> **EXTRACT PROVIDED**:
Objective: The objectives of the 
Explorations in Supercomputing (EiS) program 
are to train teachers in Alabama, Arkansas, 
Mississippi and Tennessee in High 
Performance Computing and Communications 
(HPCC) methods and to encourage the 
implementation of HPCC in secondary 
mathematics and science curricula. EiS-trained 
teachers become “Master Teachers” who are 
capable of training teachers in their local 
districts. 

Approach: The EiS approach allows 
extensive contact with the teachers during the 
training period. Two teachers from each school 
are invited to participate in an in-depth, two- 
week workshop during the first summer. During 
the following academic year, the teachers host 
a regional workshop and instruct other teachers 
in the basic methods of computational science, 
as well as remaining in close contact with the 
program directors. After a second summer of 
training, the participating teachers can function 
as Master Teachers for their region beginning 
the second academic year. 

These Master teachers are expected to teach a 
class on computational science and to have 
their students do computational science 
projects. They also train area teachers in the 
fundamental concepts and methods of 
computational science during three days of in- 
service during the academic year. The students 
in the classes learn the methods of high 
performance computing, apply these methods 
to actual science or mathematics problems and 
display their projects in state or regional 
competitions. The teachers trained during the 
in-service workshops gain access to the 
Internet and discover how this access can 
enhance their classes.

> **ACTIVITY**:
Answer these questions from the EiS program description:
1. Teachers from which four states does the program train?
2. How many teachers from each school are invited to the first-summer workshop, and how long does that workshop last?
3. Over how many days of in-service do Master Teachers train area teachers during the academic year?

> **RECORD SET**:
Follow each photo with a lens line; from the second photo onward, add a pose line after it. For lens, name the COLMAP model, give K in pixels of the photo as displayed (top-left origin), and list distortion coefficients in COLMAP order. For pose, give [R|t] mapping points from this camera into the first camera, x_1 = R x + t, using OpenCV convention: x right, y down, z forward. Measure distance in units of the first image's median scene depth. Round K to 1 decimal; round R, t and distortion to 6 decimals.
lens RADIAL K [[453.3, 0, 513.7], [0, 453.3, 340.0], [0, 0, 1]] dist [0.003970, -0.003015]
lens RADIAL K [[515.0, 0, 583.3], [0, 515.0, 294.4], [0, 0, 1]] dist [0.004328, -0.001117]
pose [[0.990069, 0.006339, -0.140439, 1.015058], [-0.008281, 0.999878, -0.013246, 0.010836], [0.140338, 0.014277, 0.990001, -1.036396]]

---

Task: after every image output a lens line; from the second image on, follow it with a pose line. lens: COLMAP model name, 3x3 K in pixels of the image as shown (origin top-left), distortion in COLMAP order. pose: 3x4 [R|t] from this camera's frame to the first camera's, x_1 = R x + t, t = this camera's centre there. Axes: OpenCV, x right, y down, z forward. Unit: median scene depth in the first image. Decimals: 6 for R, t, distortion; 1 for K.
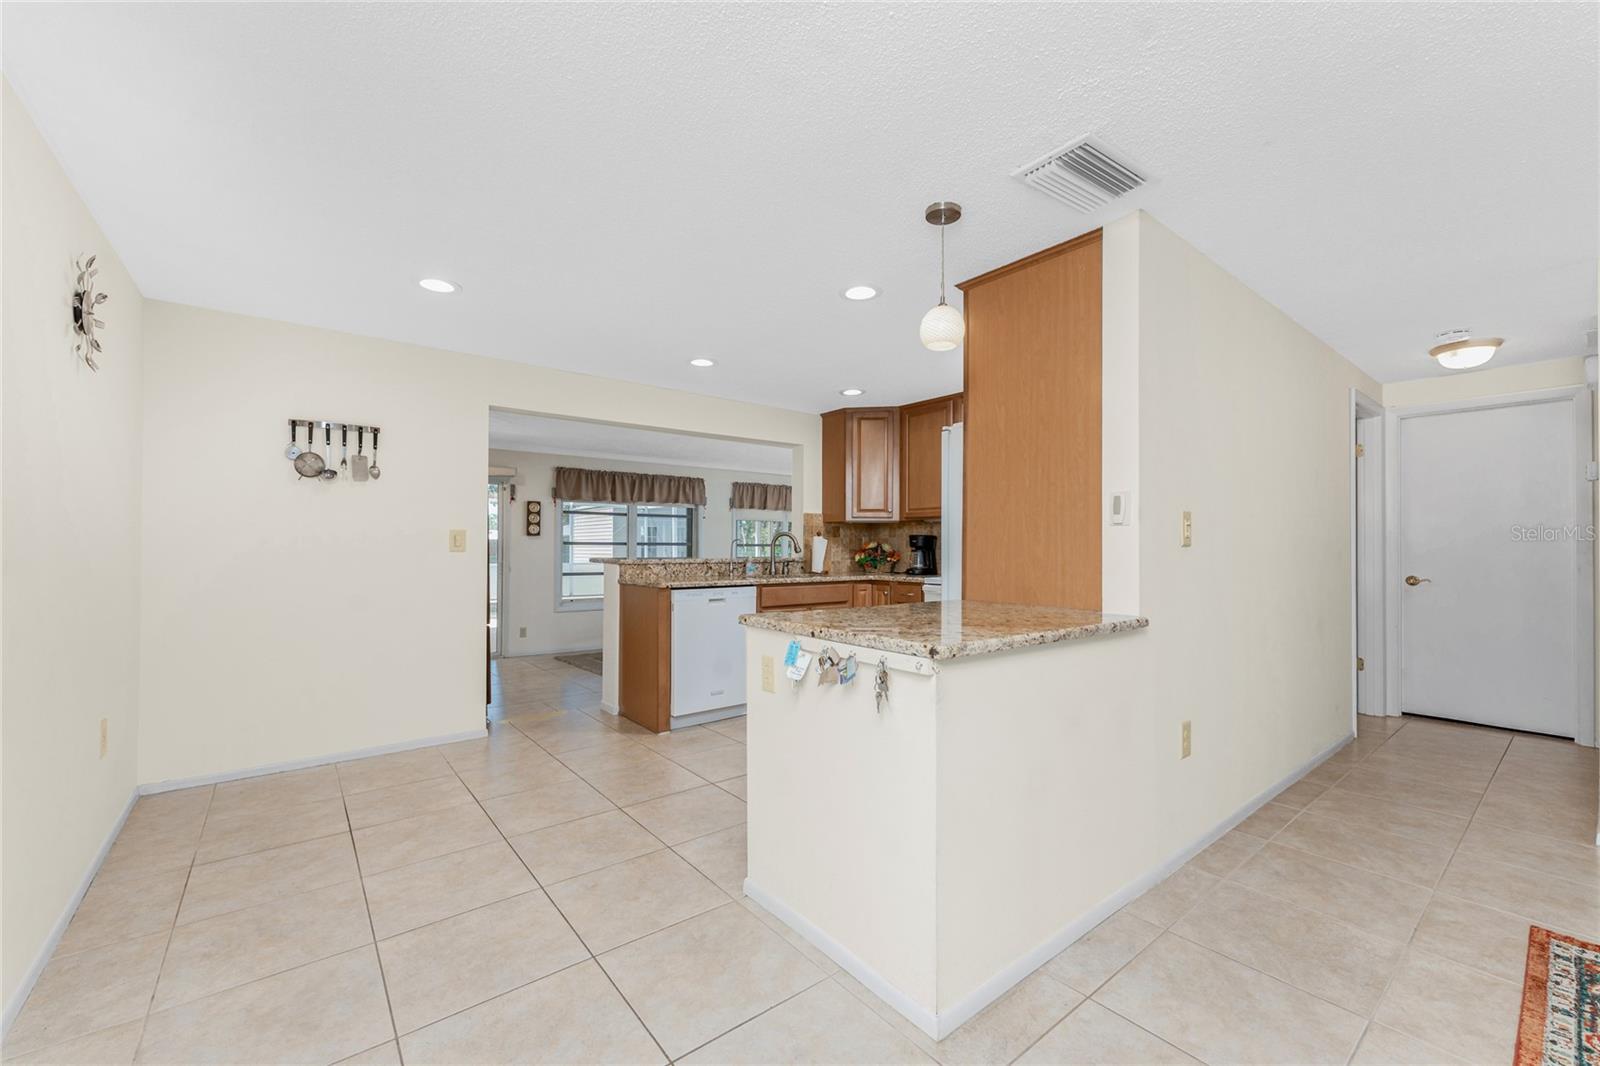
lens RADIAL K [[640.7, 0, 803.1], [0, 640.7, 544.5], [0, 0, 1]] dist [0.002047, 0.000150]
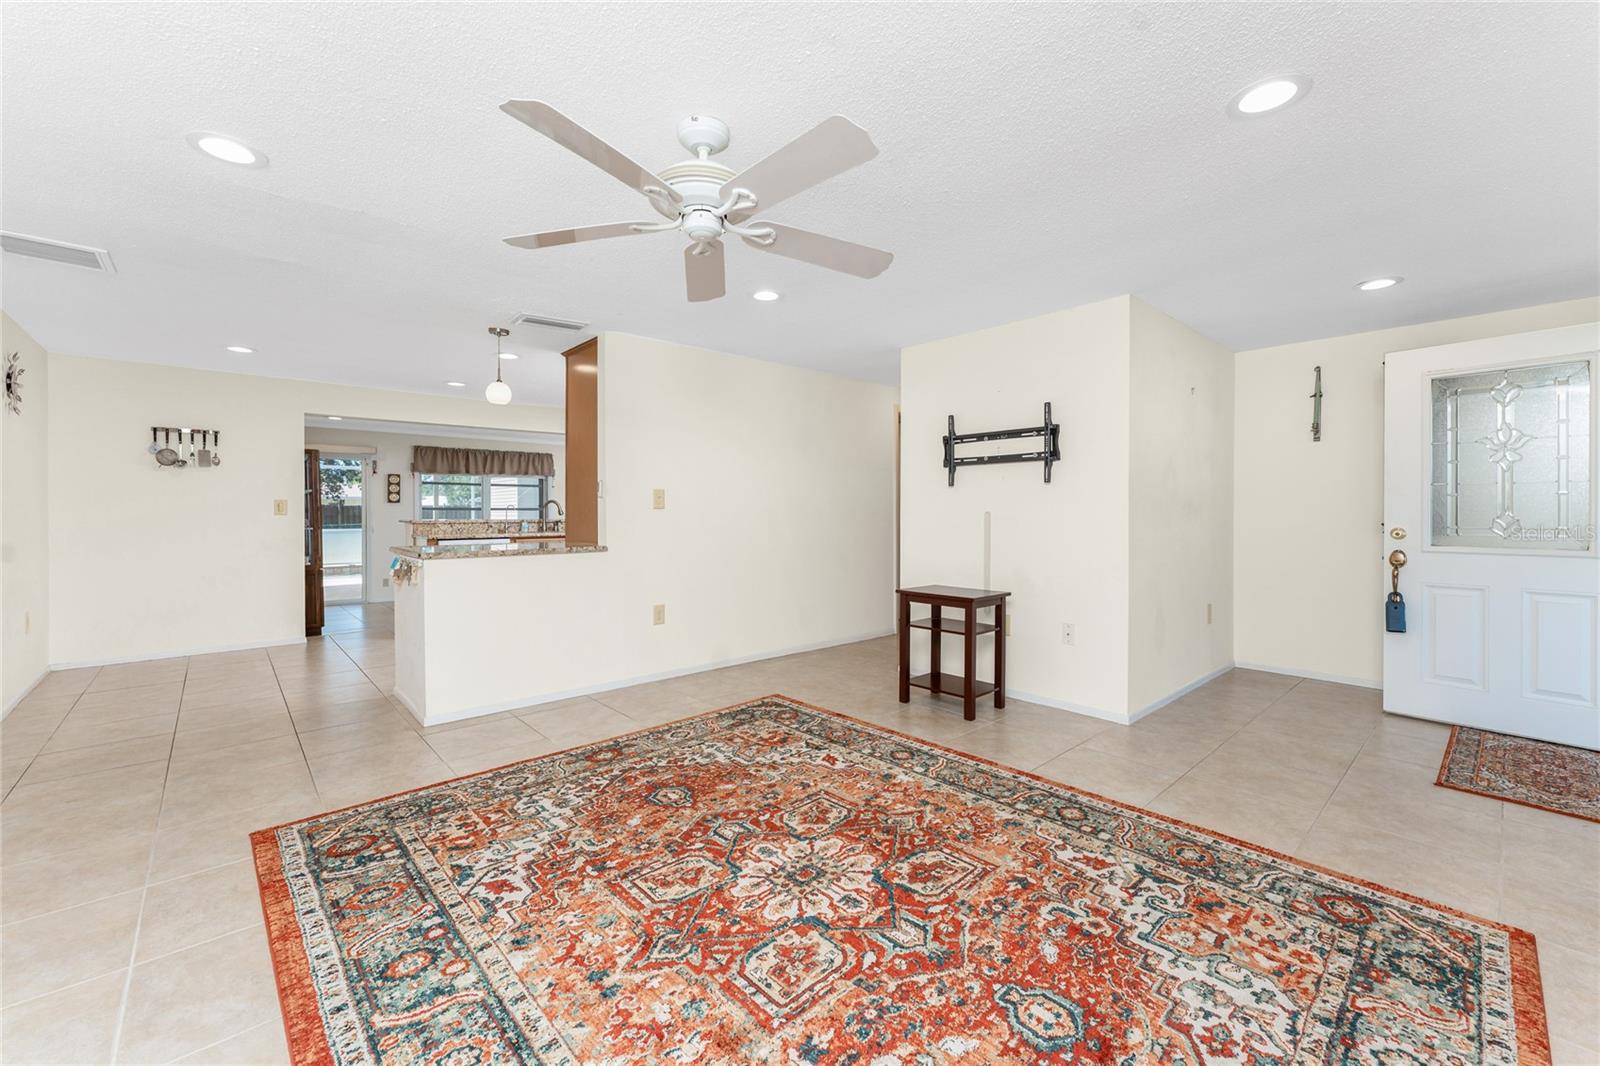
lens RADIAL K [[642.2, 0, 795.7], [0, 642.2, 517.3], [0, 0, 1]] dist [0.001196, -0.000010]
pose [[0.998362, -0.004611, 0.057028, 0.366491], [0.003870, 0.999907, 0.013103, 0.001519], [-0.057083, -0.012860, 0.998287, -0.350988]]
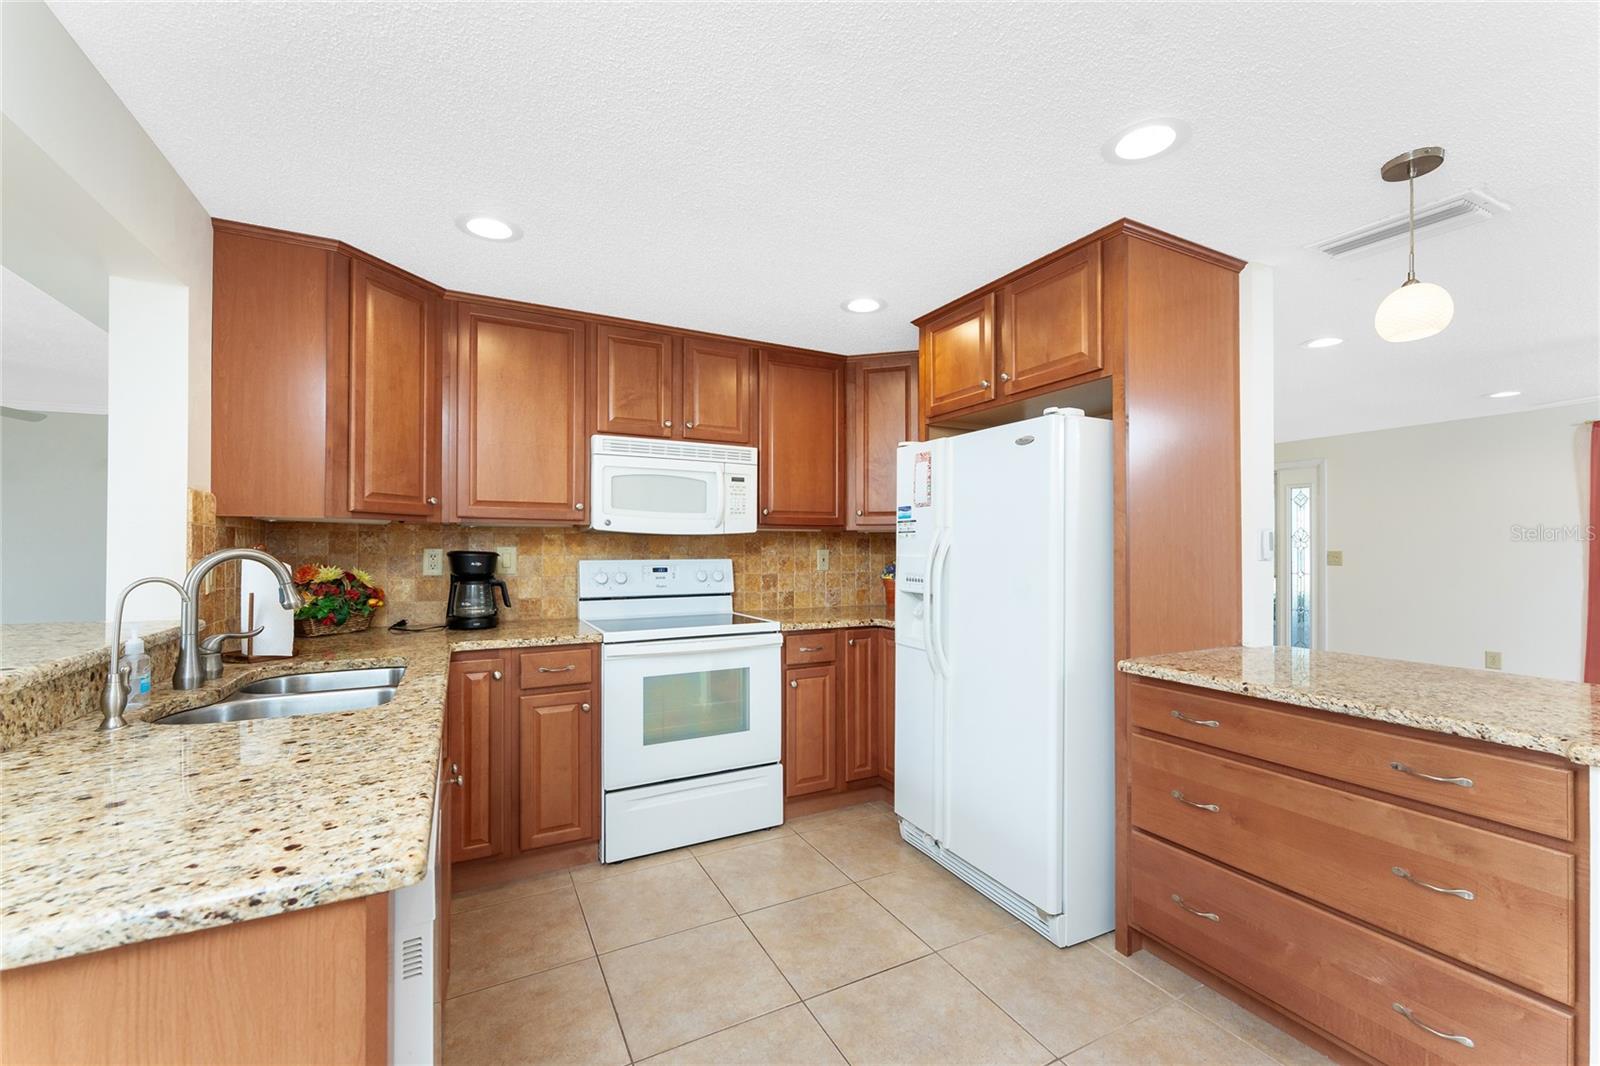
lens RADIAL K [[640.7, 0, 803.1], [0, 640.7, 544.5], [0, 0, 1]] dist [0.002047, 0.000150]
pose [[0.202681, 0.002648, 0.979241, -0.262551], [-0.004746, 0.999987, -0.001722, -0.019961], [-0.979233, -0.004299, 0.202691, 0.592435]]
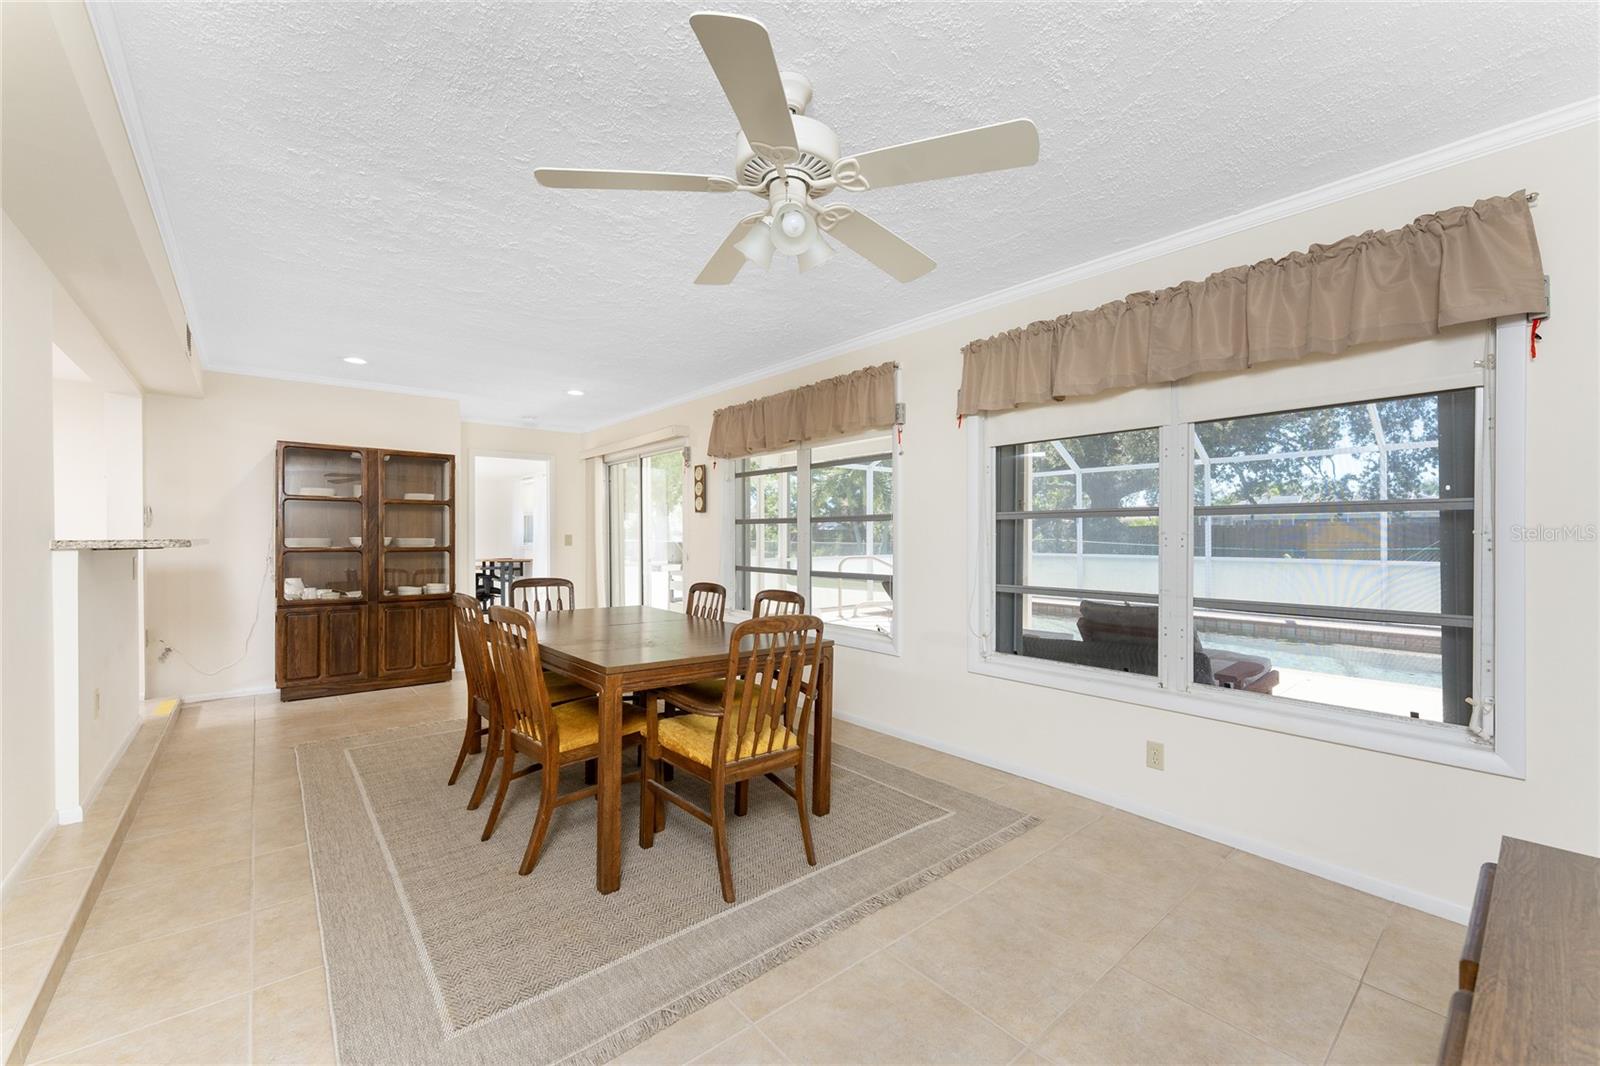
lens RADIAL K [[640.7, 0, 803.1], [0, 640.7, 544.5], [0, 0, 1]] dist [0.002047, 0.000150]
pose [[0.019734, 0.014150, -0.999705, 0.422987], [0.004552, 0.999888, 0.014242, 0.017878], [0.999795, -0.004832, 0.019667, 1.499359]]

* * *

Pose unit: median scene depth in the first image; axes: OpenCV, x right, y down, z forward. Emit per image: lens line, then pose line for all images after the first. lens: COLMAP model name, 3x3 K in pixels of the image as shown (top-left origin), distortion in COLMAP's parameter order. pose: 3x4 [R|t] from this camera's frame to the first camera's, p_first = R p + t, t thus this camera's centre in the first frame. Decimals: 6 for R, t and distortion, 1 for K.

> **EXERCISE RESPONSE**:
1. Alabama, Arkansas, Mississippi and Tennessee.
2. Two teachers from each school; the workshop lasts two weeks.
3. Three days.